■ Goal of the exercise
A faithful transcript of every entry is required; pictures do not belong in it.

- - - - - - -

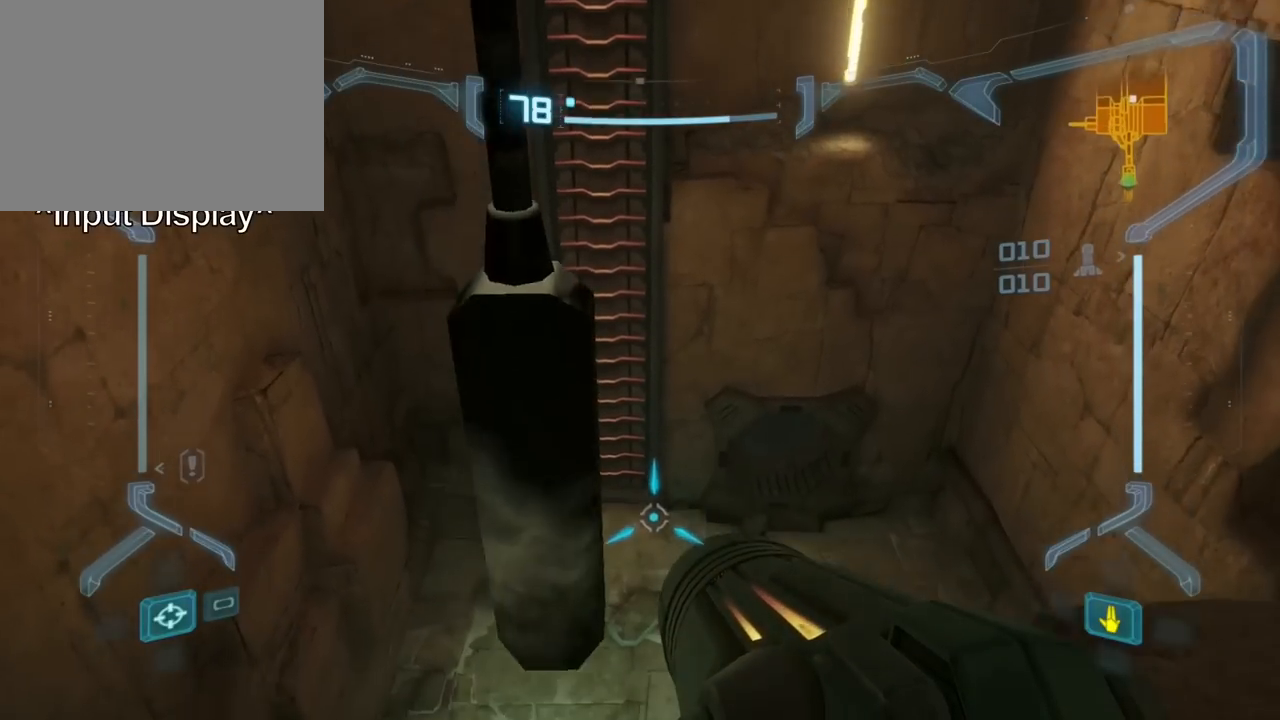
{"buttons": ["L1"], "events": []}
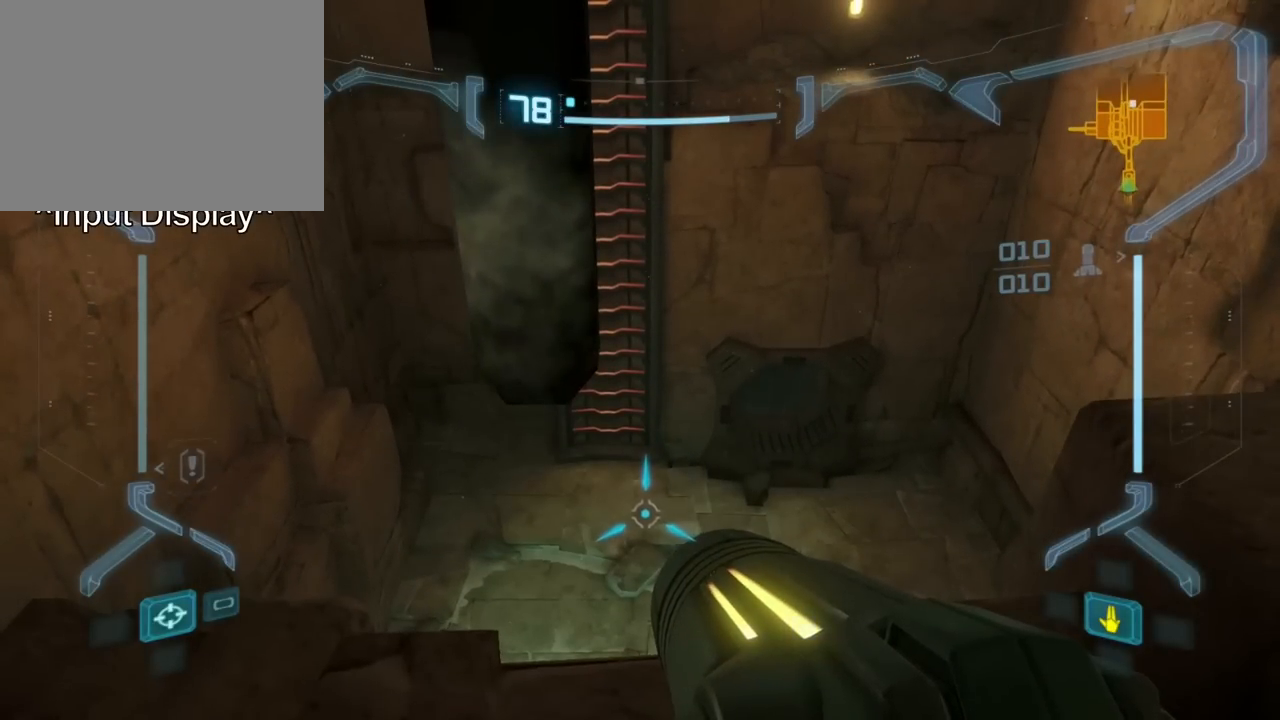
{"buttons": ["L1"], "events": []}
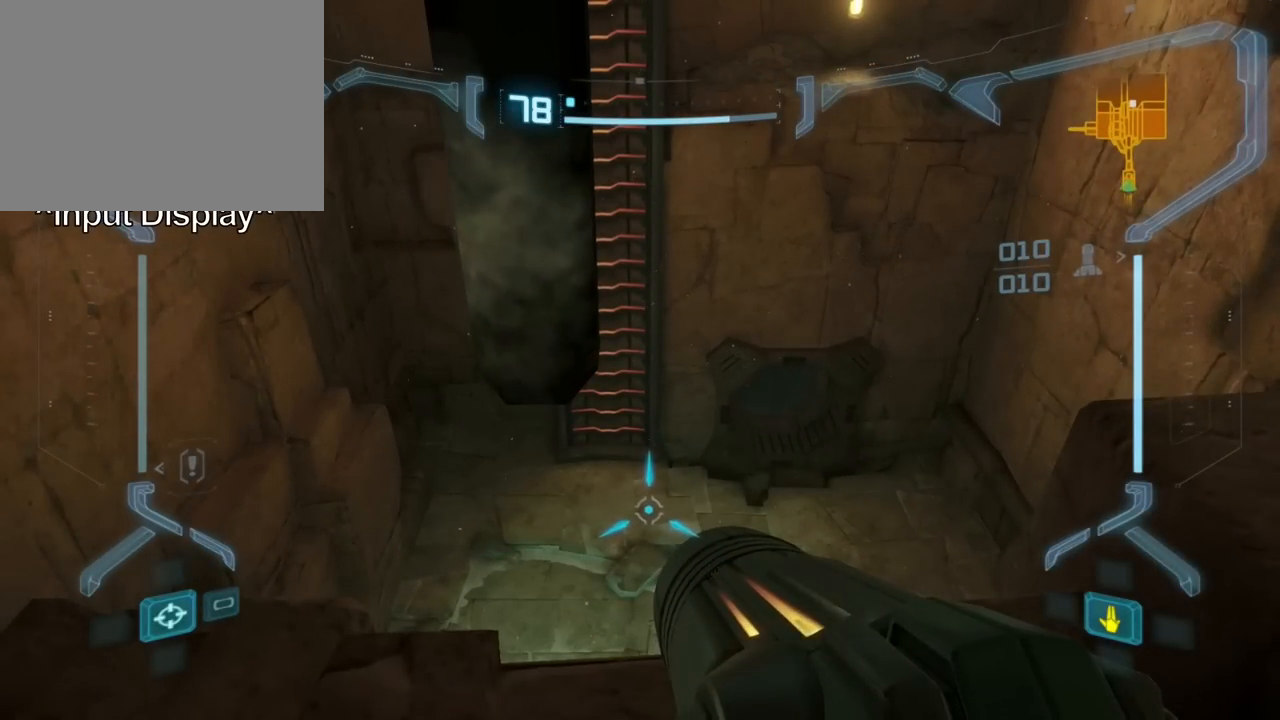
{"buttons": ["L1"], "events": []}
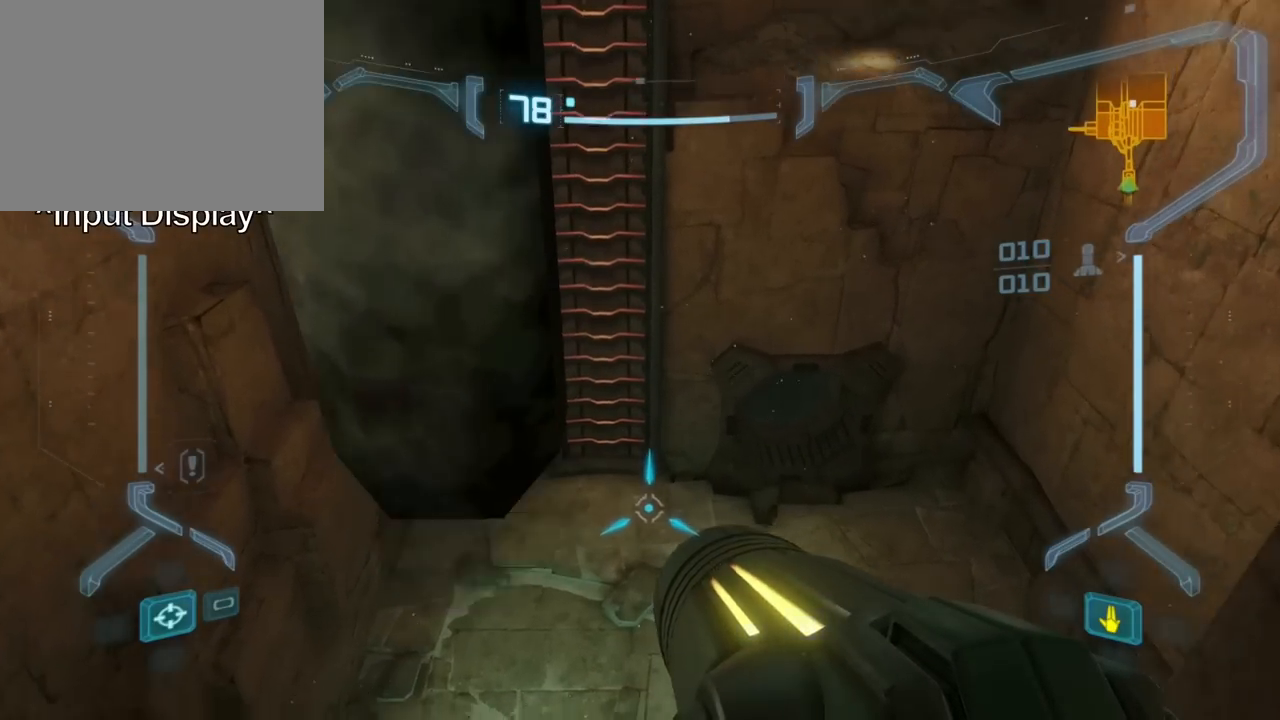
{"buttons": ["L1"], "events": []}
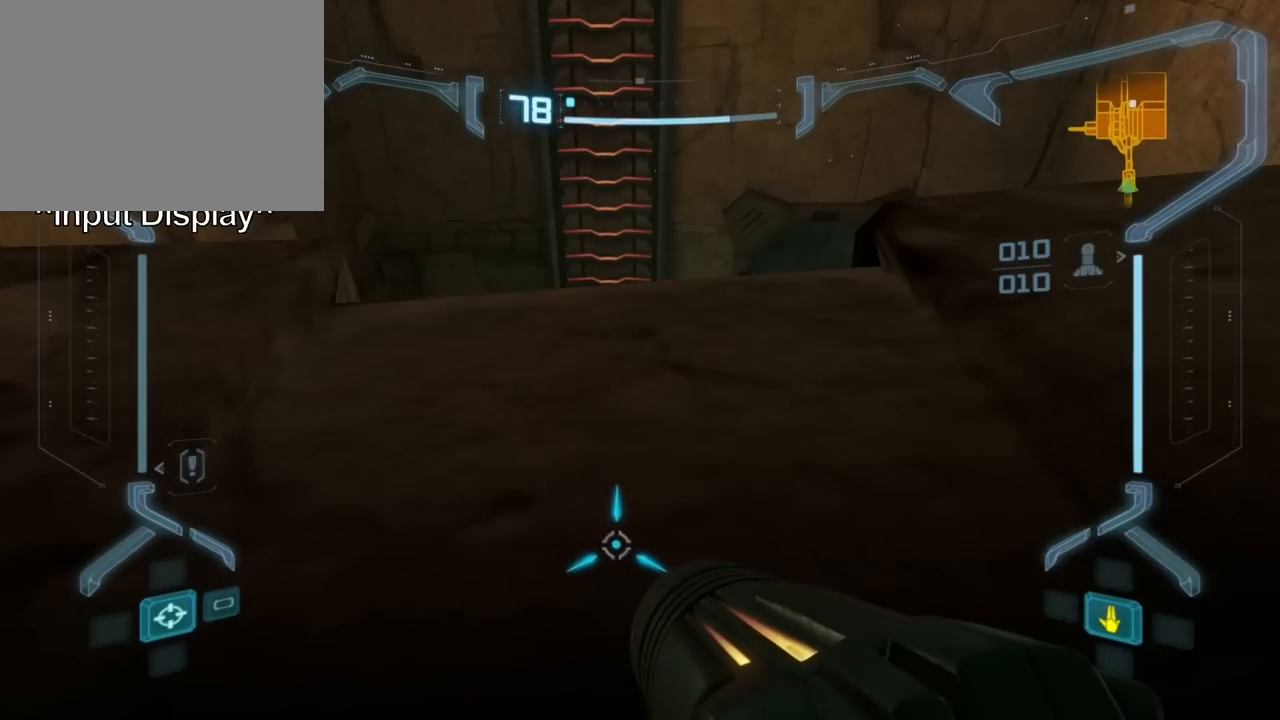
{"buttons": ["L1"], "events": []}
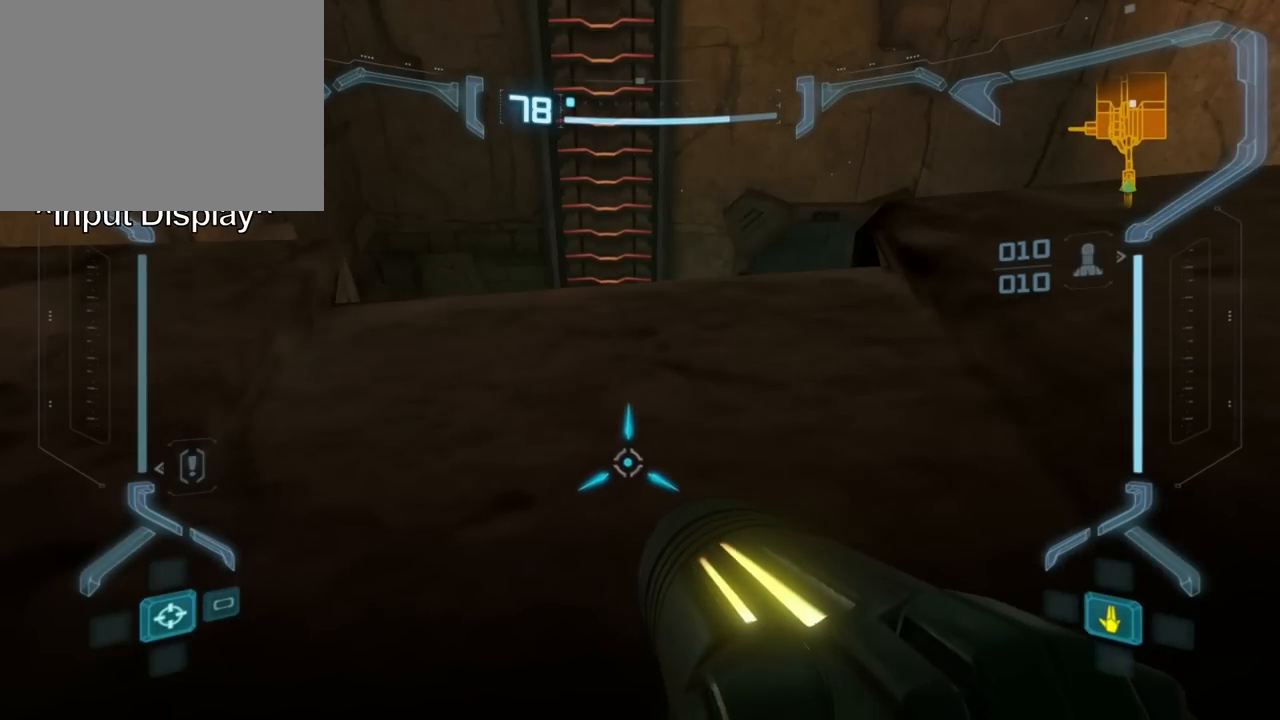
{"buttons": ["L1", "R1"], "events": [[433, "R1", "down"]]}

- - - - - - -

■ Task response
{"buttons": ["L1"], "events": []}
{"buttons": ["L1"], "events": []}
{"buttons": ["L1"], "events": []}
{"buttons": ["L1"], "events": []}
{"buttons": ["L1"], "events": []}
{"buttons": ["L1", "R1"], "events": [[433, "R1", "down"]]}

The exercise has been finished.